Writing there, Mr John O'Connell of University College Dublin's Department of Agribusiness, said that changes in the CAP will have major implication for farm structure, volume of farm output, agriculture exports and imports but there will only be limited change for taxpayers and consumers.
"EU taxpayers will not benefit, as there is no planned reduction in the EU agricultural budget. EU consumers will enjoy some reduction in food prices," he wrote.
"However, given that EU farmers probably receive no more than 30 per cent of the average consumer euro spent on food, a relatively large farm-level price reduction of 20 per cent will result in only a 6 per cent reduction in consumer food prices," he continued.
"Thereafter, consumer food prices will probably continue to increase as the marketing sector continues to add more services and as unit costs in the marketing sector increase, such costs being driven, as always, by factors which are quite unrelated to agricultural costs, prices or farm incomes," continued the article.
While stressing that projections must be treated with certain caution, Mr O'Connell identified the consequences for Irish agriculture as likely to be a reduction in beef and lamb output with increases in some other agricultural products.
Dairy product prices would decline, as would the incomes of dairy farmers and significant restructuring of dairy production was expected.
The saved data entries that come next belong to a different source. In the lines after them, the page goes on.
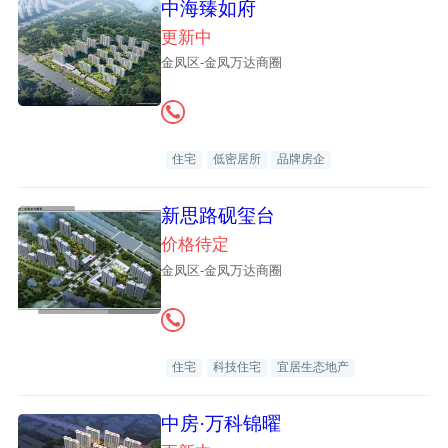
中海臻如府
更新中
金凤区-金凤万达商圈
住宅
低密居所
品牌房企
新思路砚玺台
价格待定
金凤区-金凤万达商圈
住宅
科技住宅
宜居生态地产
中房·万科锦曜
As the pig, poultry and horticultural industries have long since absorbed the impact of unsubsidised production, growth rates here will continue to be determined largely by economic, technological and generally market-driven factors.
"The intensity of agricultural activity will decline for many farmers and farming activity will cease altogether for some. This will cause some increase in the labour force available for non-farm employment," he wrote.
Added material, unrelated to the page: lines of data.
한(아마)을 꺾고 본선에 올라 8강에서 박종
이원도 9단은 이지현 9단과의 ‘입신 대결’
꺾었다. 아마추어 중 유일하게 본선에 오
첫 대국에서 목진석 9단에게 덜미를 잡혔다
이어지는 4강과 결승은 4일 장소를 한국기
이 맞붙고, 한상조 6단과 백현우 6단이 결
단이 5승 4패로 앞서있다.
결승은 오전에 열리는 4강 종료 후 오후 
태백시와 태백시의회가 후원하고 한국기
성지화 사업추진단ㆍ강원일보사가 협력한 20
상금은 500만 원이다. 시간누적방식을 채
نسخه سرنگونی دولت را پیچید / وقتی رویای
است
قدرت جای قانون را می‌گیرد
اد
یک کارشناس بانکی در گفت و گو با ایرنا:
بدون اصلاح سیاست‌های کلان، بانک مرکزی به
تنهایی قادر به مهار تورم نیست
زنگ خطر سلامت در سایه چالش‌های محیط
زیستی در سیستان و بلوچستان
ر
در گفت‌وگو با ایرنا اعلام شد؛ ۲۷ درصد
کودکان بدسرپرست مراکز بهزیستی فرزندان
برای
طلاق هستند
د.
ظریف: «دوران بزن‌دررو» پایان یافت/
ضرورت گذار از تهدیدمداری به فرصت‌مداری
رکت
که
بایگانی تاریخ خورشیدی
"It is likely that significant distortion of land prices will remain arising from restrictive conditions attaching to the receipt of the new decoupled payments."
For the economy as a whole, he said, there was likely to be a reduction in beef and lamb output.
The Irish dairy processing sector will have cheaper raw material to process but so too will other EU countries so Irish competitiveness will not improve.
"Product development, foreign market investment and strategic alliances would seem to be at least part of the necessary response of the Irish dairy processing sector to the new policy environment," he continued.
He concluded that, notwithstanding the stress of further reform in decoupling direct payments from current production, farmers will in the main realise they are better off having their businesses directed by market forces rather than by politicians and bureaucrats.
"Ultimately, efficient and energetic farmers will be able to forge ahead. On-farm operational factors will be understandable because they are dictated by market forces rather than by political expediency," said the article
"Farmers will be able to get back to applying science and knowledge to what they want to do; that is produce food and food raw materials," he concluded.